━━━━━ Excerpted passage ━━━━━

Stardust: Screwed Down Hairdos, by David Bax
Speaking generally, I don’t give a lot of thought to wigs. But Gabriel Range’s David Bowie not-really-a-biopic Stardust is so replete with unnatural-looking headpieces that even I–not a wig contemplator, as established–kept looking at the actors and finding myself thinking, “I’ll bet his scalp itches.” While at least Stardust doesn’t have the overly shiny look of I Am Woman–another recent music movie–where the 1970s seem to have been created by machine, fully formed, in a spotless new factory moments before the cameras rolled, it still feels like watching people play dress-up. That falseness seeps out from the costumes and production design and informs the entire film.
Stardust dramatizes Bowie’s (Johnny Flynn) U.S. promotional tour for his third album, The Man Who Sold the World. If the people of America know Bowie at all at this time, it’s only because they know “Space Oddity” and think him a novelty act. The only true believer in the man’s talents appears to be Ron Oberman (Marc Maron), a publicist at Bowie’s label. Together they drive around the country to a series of radio interviews and private gigs while Bowie discovers in himself what will become the persona of Ziggy Stardust.
That gives Stardust some of the same DNA as Green Book, as the budding space alien sits in the back seat while slowly forming a friendship with the craggy, world-weary Oberman. That’s the movie version, at least. The real Oberman was a couple years shy of 30 when he first met Bowie. Marc Maron is Marc Maron’s age.
Range, who cowrote the screenplay with Christopher Bell, structures Bowie’s character development–the ability to become someone new and outlandish–around his memories of his half-brother’s mental illness and his worries that the same fate awaits him. These fears are intrusive and appear suddenly; Bowie opens a door in the real world and finds himself standing in his own memory. It’s the same technique used to demonstrate A.A. Milne’s post-traumatic stress in Simon Curtis’ Goodbye Christopher Robin. And no, it’s not a good thing that the movies Stardust keeps calling to mind are bad ones.
What will be most readily apparent to any viewer, though, is the complete lack of David Bowie songs. Range and company were not granted any rights to the late artist’s music. Usually, when a biopic is made with the full blessing of the subject’s living family, the final result is too sanitized to present anything new. So Range had an opportunity here, one that seems at first to have been seized upon based on the opening disclaimer that “What follows is (mostly) fiction” but, alas, what he’s made is so fawning that it becomes laughable how conspicuous it is about the absence of songs it plainly reveres. During an interview with a rock critic, for example, the writer quotes the lyrics to “The Man Who Sold the World” back to Bowie. Except he’s not quoting the lyrics–those rights weren’t secured–so instead he quotes William Hughes Mearns’ poem “Antigonish,” Bowie’s presumed inspiration for the song.

━━━━━ Extracted material ━━━━━

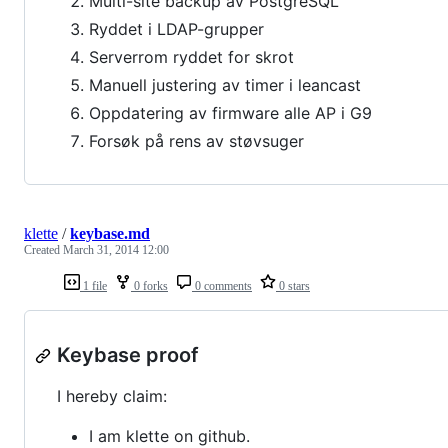
Multi-site backup av PostgreSQL
Ryddet i LDAP-grupper
Serverrom ryddet for skrot
Manuell justering av timer i leancast
Oppdatering av firmware alle AP i G9
Forsøk på rens av støvsuger
klette
/
keybase.md
Created
March 31, 2014 12:00
1 file
0 forks
0 comments
0 stars
Keybase proof
I hereby claim:
I am klette on github.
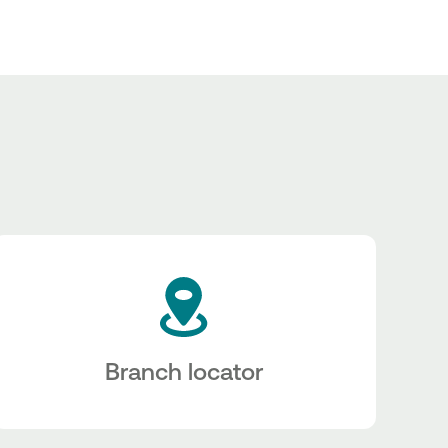
Branch locator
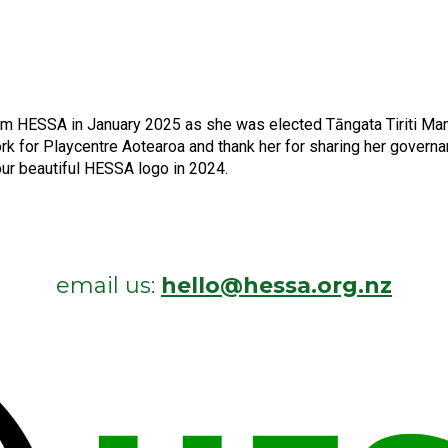
rom HESSA in January 2025 as she was elected Tāngata Tiriti Ma
ork for Playcentre Aotearoa and thank her for sharing her gove
our beautiful HESSA logo in 2024.
email us:
hello@hessa.org.nz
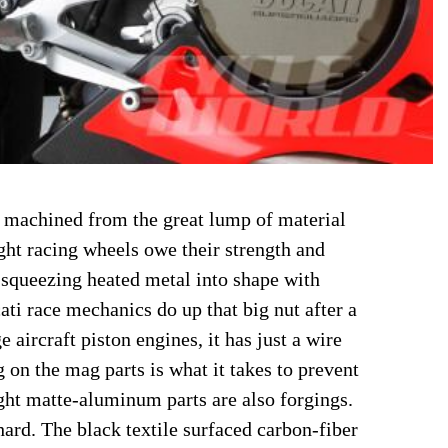
 machined from the great lump of material
ight racing wheels owe their strength and
, squeezing heated metal into shape with
ati race mechanics do up that big nut after a
e aircraft piston engines, it has just a wire
g on the mag parts is what it takes to prevent
ght matte-aluminum parts are also forgings.
hard. The black textile surfaced carbon-fiber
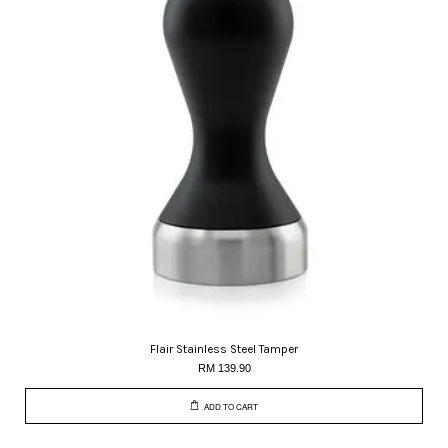
Flair Stainless Steel Tamper
RM 139.90
ADD TO CART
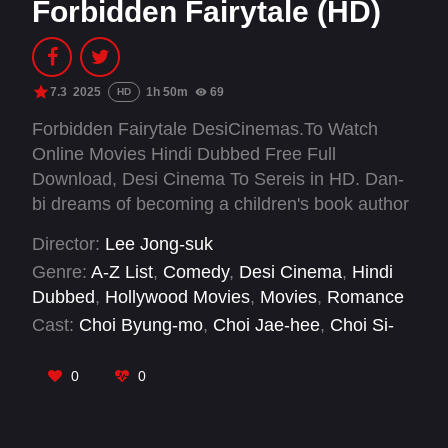
Forbidden Fairytale (HD)
7.3
2025
1h 50m
69
HD
Forbidden Fairytale DesiCinemas.To Watch
Online Movies Hindi Dubbed Free Full
Download, Desi Cinema To Sereis in HD. Dan-
bi dreams of becoming a children's book author
but finds herself starting her career as a rookie
Director:
Lee Jong-suk
member of a Youth Protection Team that blocks
Genre:
A-Z List
,
Comedy
,
Desi Cinema
,
Hindi
illegal pornography. By a twist of fate, she ends
Dubbed
,
Hollywood Movies
,
Movies
,
Romance
up signing an unfair contract with CEO Hwang,
Cast:
Choi Byung-mo
,
Choi Jae-hee
,
Choi Si-
a dominant figure in the web erotica industry,
won
,
Hwang Hyun-bin
,
Hwang Se-on
,
Kim
and is forced to moonlight writing erotica for
Chang-hwan
,
Kim Seo-ra
,
Kim Young-ah
,
Kwak
0
0
him. Struggling with the unfamiliar genre, Dan-bi
Ja-hyung
,
Lee Jung-hyoung
,
Moon Jin-seung
,
faces many challenges. However, with
Nam Joong-gyu
encouragement from her colleague Jung-seok,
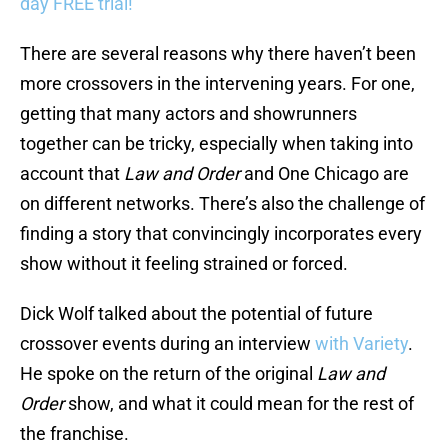
day FREE trial!
There are several reasons why there haven’t been
more crossovers in the intervening years. For one,
getting that many actors and showrunners
together can be tricky, especially when taking into
account that
Law and Order
and One Chicago are
on different networks. There’s also the challenge of
finding a story that convincingly incorporates every
show without it feeling strained or forced.
Dick Wolf talked about the potential of future
crossover events during an interview
with Variety
.
He spoke on the return of the original
Law and
Order
show, and what it could mean for the rest of
the franchise.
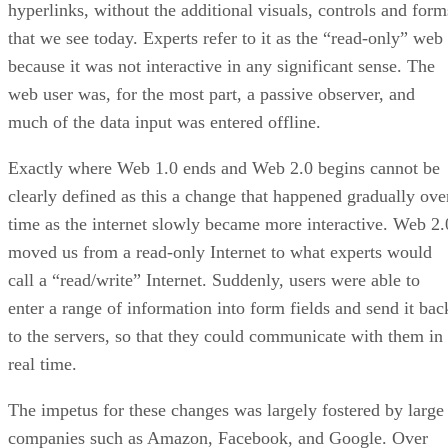
hyperlinks, without the additional visuals, controls and form
that we see today. Experts refer to it as the “read-only” web
because it was not interactive in any significant sense. The
web user was, for the most part, a passive observer, and
much of the data input was entered offline.
Exactly where Web 1.0 ends and Web 2.0 begins cannot be
clearly defined as this a change that happened gradually ove
time as the internet slowly became more interactive. Web 2.
moved us from a read-only Internet to what experts would
call a “read/write” Internet. Suddenly, users were able to
enter a range of information into form fields and send it bac
to the servers, so that they could communicate with them in
real time.
The impetus for these changes was largely fostered by large
companies such as Amazon, Facebook, and Google. Over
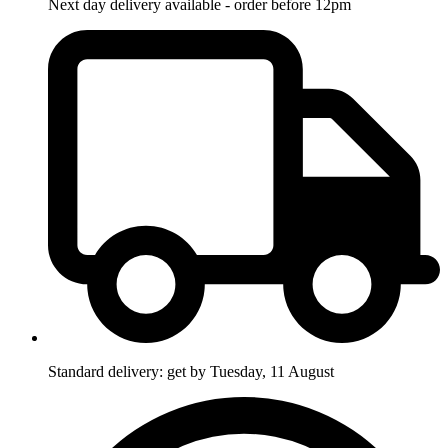
Next day delivery available - order before 12pm
Standard delivery: get by Tuesday, 11 August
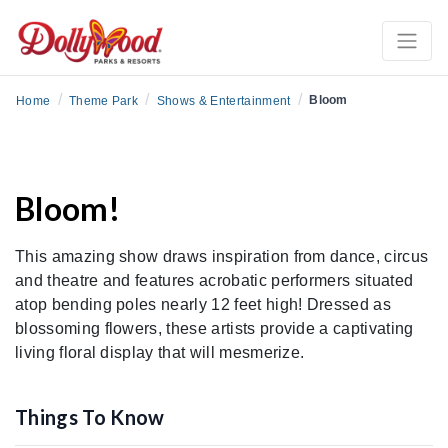
/
/
/
Bloom
Home
Theme Park
Shows & Entertainment
Bloom!
This amazing show draws inspiration from dance, circus
and theatre and features acrobatic performers situated
atop bending poles nearly 12 feet high! Dressed as
blossoming flowers, these artists provide a captivating
living floral display that will mesmerize.
Things To Know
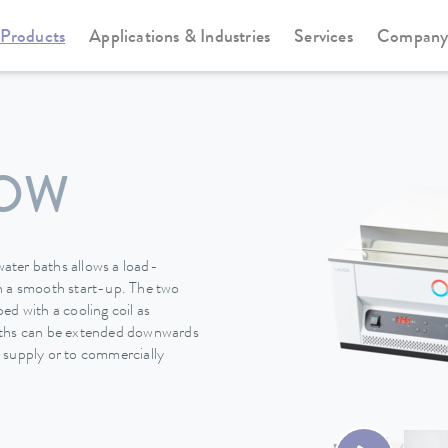
Products
Applications & Industries
Services
Compan
SOW
ater baths allows a load-
h a smooth start-up. The two
 with a cooling coil as
baths can be extended downwards
 supply or to commercially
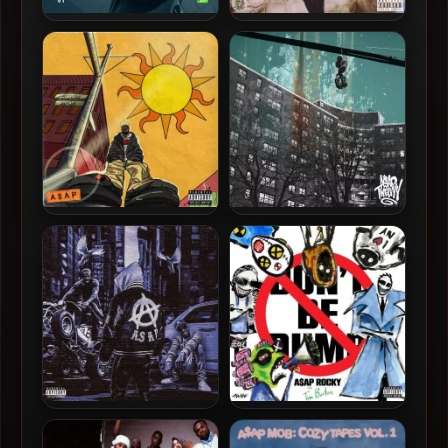
A$AP Twelvyy – 2025 – I
A$AP Twelvyy – 2020 –
Did More With Less (V1)
Noon Yung
A$AP Twelvyy – 2020 –
A$AP Twelvyy – 2017 – 12
Before Noon
A$AP TyY – 2023 – 1840 LEX
A$AP Rocky – 2026 – Don’t
EP
Be Dumb (Deluxe Edition)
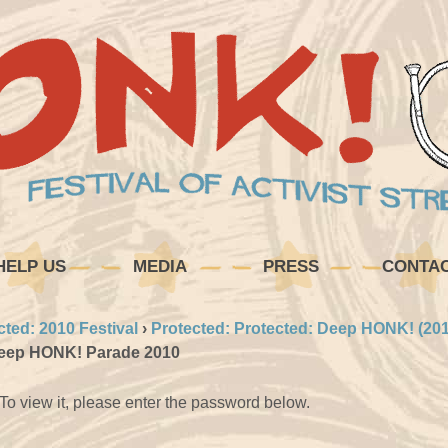
HELP US
MEDIA
PRESS
CONTA
cted: 2010 Festival
›
Protected: Protected: Deep HONK! (201
Deep HONK! Parade 2010
To view it, please enter the password below.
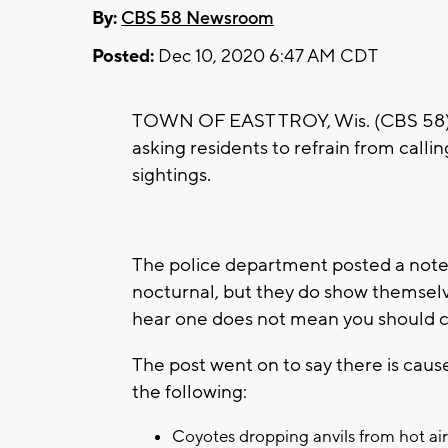
By:
CBS 58 Newsroom
Posted:
Dec 10, 2020 6:47 AM CDT
TOWN OF EAST TROY, Wis. (CBS 58) –
asking residents to refrain from calli
sightings.
The police department posted a note
nocturnal, but they do show themselv
hear one does not mean you should call
The post went on to say there is cause
the following:
Coyotes dropping anvils from hot air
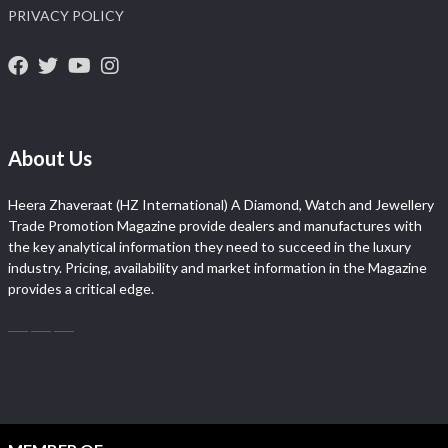
PRIVACY POLICY
About Us
Heera Zhaveraat (HZ International) A Diamond, Watch and Jewellery
Trade Promotion Magazine provide dealers and manufactures with
the key analytical information they need to succeed in the luxury
industry. Pricing, availability and market information in the Magazine
provides a critical edge.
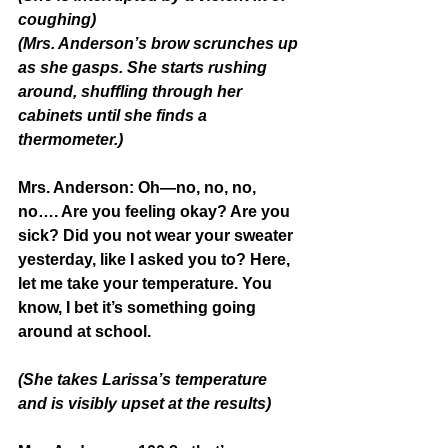
coughing)
(Mrs. Anderson’s brow scrunches up 
as she gasps. She starts rushing 
around, shuffling through her 
cabinets until she finds a 
thermometer.)
Mrs. Anderson: 
Oh—no, no, no, 
no…. Are you feeling okay? Are you 
sick? Did you not wear your sweater 
yesterday, like I asked you to? Here, 
let me take your temperature. You 
know, I bet it’s something going 
around at school.
(She takes Larissa’s temperature 
and is visibly upset at the results)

━━━━━

Problem to work on >>
Answer these questions from the Stardust review.
(a) Which actor plays the publicist Ron Oberman?
(b) With whom did Range cowrite the screenplay?
(c) What poem does the rock critic quote to Bowie in place of the song lyrics?

Completed task >>
(a) Marc Maron
(b) Christopher Bell
(c) William Hughes Mearns' poem "Antigonish"